Auch deshalb wird am ZfL derzeit über Stil nachgedacht.

 

[i] Helmut Lethen: Die Staatsräte. Elite im Dritten Reich: Gründgens, Furtwängler, Sauerbruch, Schmitt, Berlin 2018.

[ii] Hans Ulrich Gumbrecht: »Schwindende Stabilität der Wirklichkeit. Eine Geschichte des Stilbegriffs«, in: ders./K. Ludwig Pfeiffer (Hg.): Stil. Geschichten und Funktionen eines kulturwissenschaftlichen Diskurselements, Frankfurt a.M. 1986, S. 726–788, hier S. 756.

[iii] Vgl. Susan Sontag: »Notes on ›Camp‹« [1964], in: dies.: Against Interpretation and Other Essays, New York, NY 2009, S. 275–292.

[iv] Vgl. Ludwik Fleck: Denkstile und Tatsachen. Gesammelte Schriften und Zeugnisse, hg. von Sylwia Werner/Claus Zittel, Berlin 2011.

[v] Hannah Arendt: »Die Lüge in der Politik«, in: dies.: Wahrheit und Lüge in der Politik. Zwei Essays, München 1972, S. 7–44, hier S. 9f.

[vi] Vgl.
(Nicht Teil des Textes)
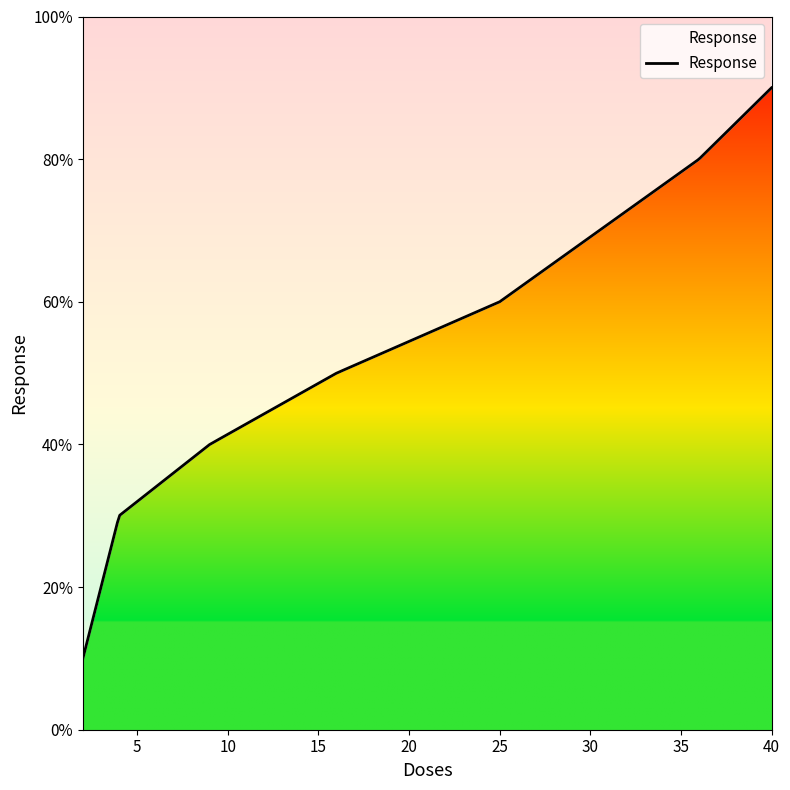

What is the minimum value shown in the chart?

0.1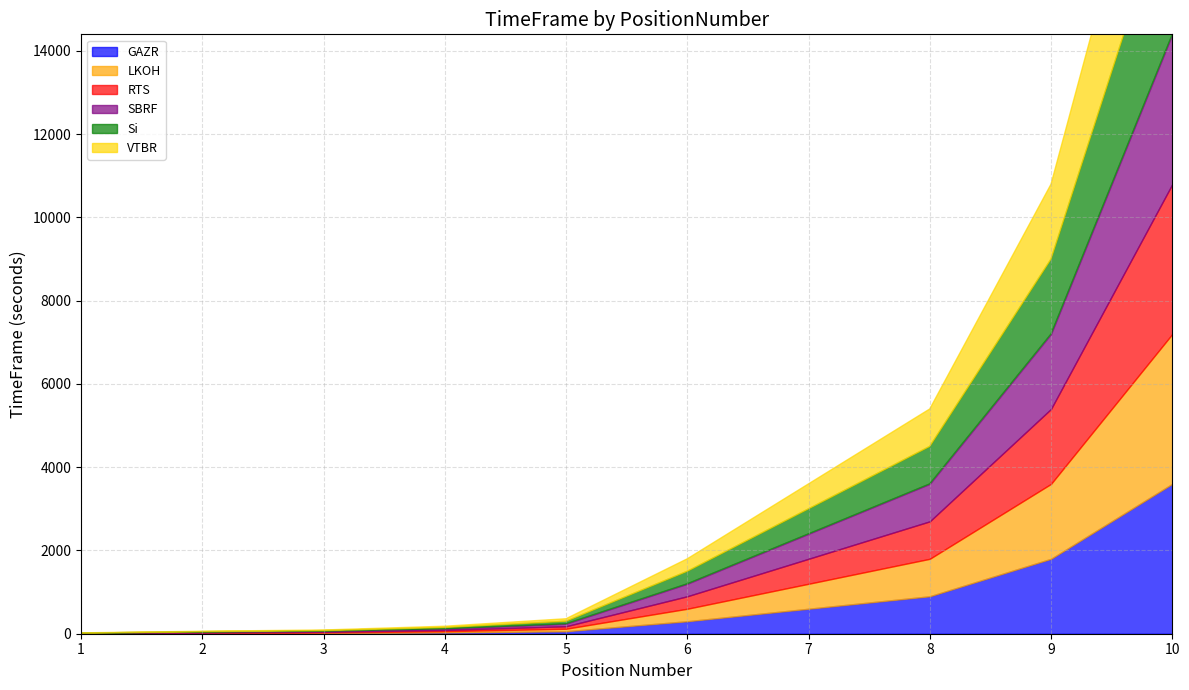

Reading left to right, transcribe all the data shown in this chart.

GAZR: 1=1	2=10	3=15	4=30	5=60	6=300	7=600	8=900	9=1800	10=3600
LKOH: 1=2	2=10	3=15	4=30	5=60	6=300	7=600	8=900	9=1800	10=3600
RTS: 1=3	2=10	3=15	4=30	5=60	6=300	7=600	8=900	9=1800	10=3600
SBRF: 1=4	2=10	3=15	4=30	5=60	6=300	7=600	8=900	9=1800	10=3600
Si: 1=5	2=10	3=15	4=30	5=60	6=300	7=600	8=900	9=1800	10=3600
VTBR: 1=6	2=10	3=15	4=30	5=60	6=300	7=600	8=900	9=1800	10=3600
Albrecht Koschorke: »Die akademische Linke hat sich selbst dekonstruiert. Es ist Zeit, die Begriffe neu zu justieren«, in: Neue Zürcher Zeitung, 18.4.2018.

[vii] Max Horkheimer/Theodor W. Adorno: Dialektik der Aufklärung. Philosophische Fragmente (= Theodor W. Adorno: Gesammelte Schriften, Bd. 3), hg. von Rolf Tiedemann, Frankfurt a.M. 1981, S. 152.

 

Die Literaturwissenschaftlerin Eva Geulen ist die Direktorin des ZfL.